There was a second randomization in this trial for those [patients who] achieved complete remission after R-CHOP. They were eligible for either rituximab maintenance therapy for 2 years or observation and it is the results of this part of the trial that I have presented.
Could you expand on the efficacy data for the second randomization in this trial?
The primary endpoint of the study was disease-free survival, and this was also a negative trial. We could not improve disease-free survival for patients in first complete remission after R-CHOP by giving them rituximab maintenance therapy. We also could not identify a subgroup of patients that actually benefitted [from the regimen].
What does the toxicity profile look like for this regimen?
The toxicity of the rituximab maintenance therapy was mild, and [the regimen] is well-tolerated. About half of the patients [experienced] adverse events and one-quarter of them were grade 3 or 4 events. However, I think the main toxicity was infection, but only 6% of the patients had a grade 3 infection necessitating the use of intravenous antibiotic use. We saw grade 3 or grade 4 neutropenia in 4% of the patients.

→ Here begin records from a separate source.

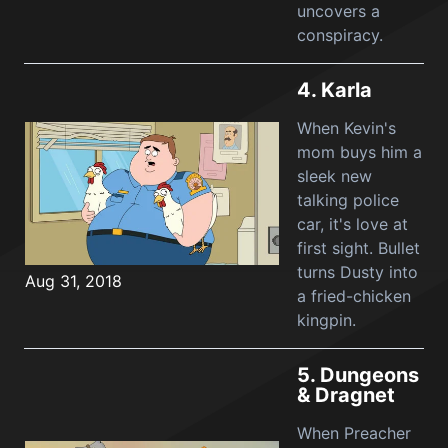
uncovers a
conspiracy.
4.
Karla
When Kevin's
mom buys him a
sleek new
talking police
car, it's love at
first sight. Bullet
turns Dusty into
Aug 31, 2018
a fried-chicken
kingpin.
5.
Dungeons
& Dragnet
When Preacher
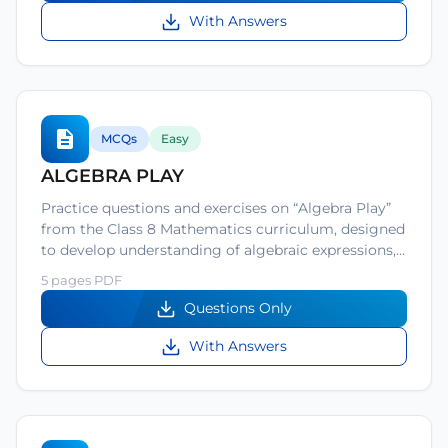
With Answers
MCQs
Easy
ALGEBRA PLAY
Practice questions and exercises on “Algebra Play”
from the Class 8 Mathematics curriculum, designed
to develop understanding of algebraic expressions,…
5 pages PDF
Questions Only
With Answers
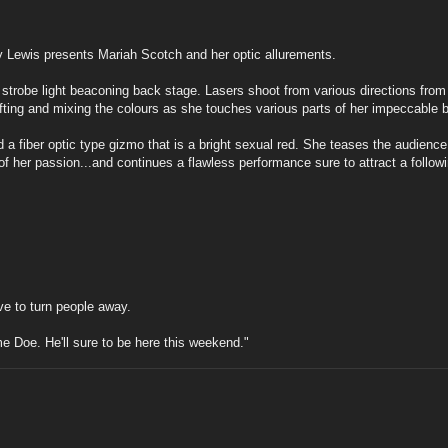
 Lewis presents Mariah Scotch and her optic allurements.
 strobe light beaconing back stage. Lasers shoot from various directions from 
hifting and mixing the colours as she touches various parts of her impeccable 
fiber optic type gizmo that is a bright sexual red. She teases the audience wit
 of her passion...and continues a flawless performance sure to attract a follo
ave to turn people away.
me Doe. He'll sure to be here this weekend."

What are the next steps for research with R-CHOP in these patients?
R-CHOP is still the standard therapy and several trials have failed to improve the prognosis [for these patients]. For instance, there were 3 big trials in the ABC [activated B-cell] subtype of [DLBCL] adding, for instance, bortezomib (Velcade), ibrutinib (Imbruvica), or lenalidomide (Revlimid) to R-CHOP and these were all negative trials. Therefore, we [know that we] should do something different, but this is not easy.

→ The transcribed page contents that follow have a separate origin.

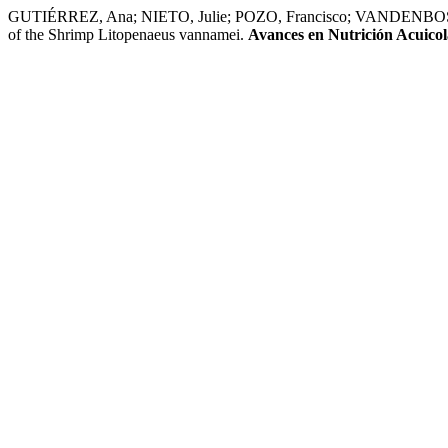
GUTIÉRREZ, Ana; NIETO, Julie; POZO, Francisco; VANDENBOSCH, L
of the Shrimp Litopenaeus vannamei.
Avances en Nutrición Acuicol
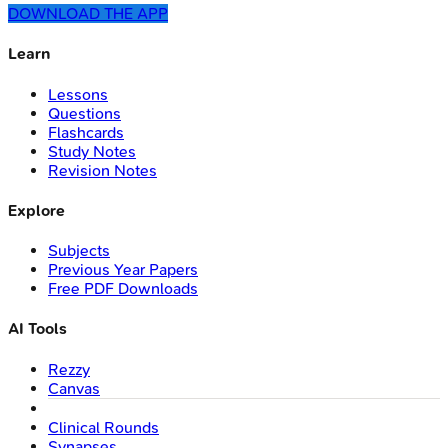
DOWNLOAD THE APP
Learn
Lessons
Questions
Flashcards
Study Notes
Revision Notes
Explore
Subjects
Previous Year Papers
Free PDF Downloads
AI Tools
Rezzy
Canvas
Clinical Rounds
Synapses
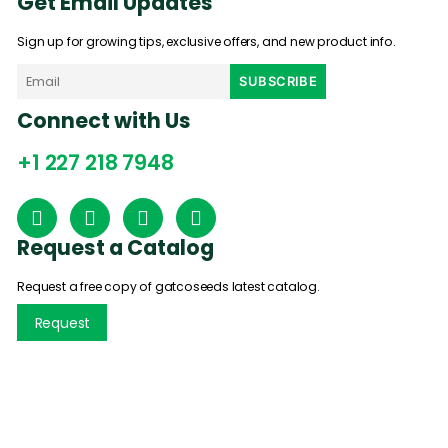
Get Email Updates
Sign up for growing tips, exclusive offers, and new product info.
Connect with Us
+1 227 218 7948
Request a Catalog
Request a free copy of gatcoseeds latest catalog.
Request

In the Netherlands, we do have the HOVON (the Haemato Oncology Foundation for Adults in the Netherlands) cooperative research group and we now have 2 trials running. First, a trial in the double-hit lymphomas because [these patients] have a really poor prognosis. In these patients we try to improve that prognosis by giving a consolidation treatment and an immune checkpoint inhibitor. We also have a trial running for the patients with [DLBCL who have] a high-risk IPI (International Prognostic Index) score. Also, in the patients who have a response we will try to improve their prognosis with consolidation therapy and other immune checkpoint inhibitors.
How would you describe the current DLBCL treatment paradigm?
We have been discussing the first-line therapy of patients with DLBCL, if we talk about second-line or even further-line therapies then I believe that for the patients who relapse and are eligible for autologous stem cell transplant (ASCT), that is is still the way to go. In first relapse, they will get solvent-based therapy and then ASCT; however, they do not respond well. Only 25% of these patients survive.
Now we have trials with investigational agents, such as CAR T-cell therapies, that are challenging ASCT for patients who are not eligible. For [those patients who are eligible for] ASCT, there are several things you can do, but none of these therapies will be curative. One [future potential] option [will be] to treat them with the bendamustine and polatuzumab [vedotin], once it is registered in their country.
Lugtenburg P, de Nully Brown P, van der Holt B, et al. Rituximab maintenance for patients with diffuse large B‐cell lymphoma in first complete remission: results from a randomized HOVON‐Nordic Lymphoma Group phase III study. Hem Oncol. 2019;35(S2):176-177. doi.org/10.1002/hon.49_2629.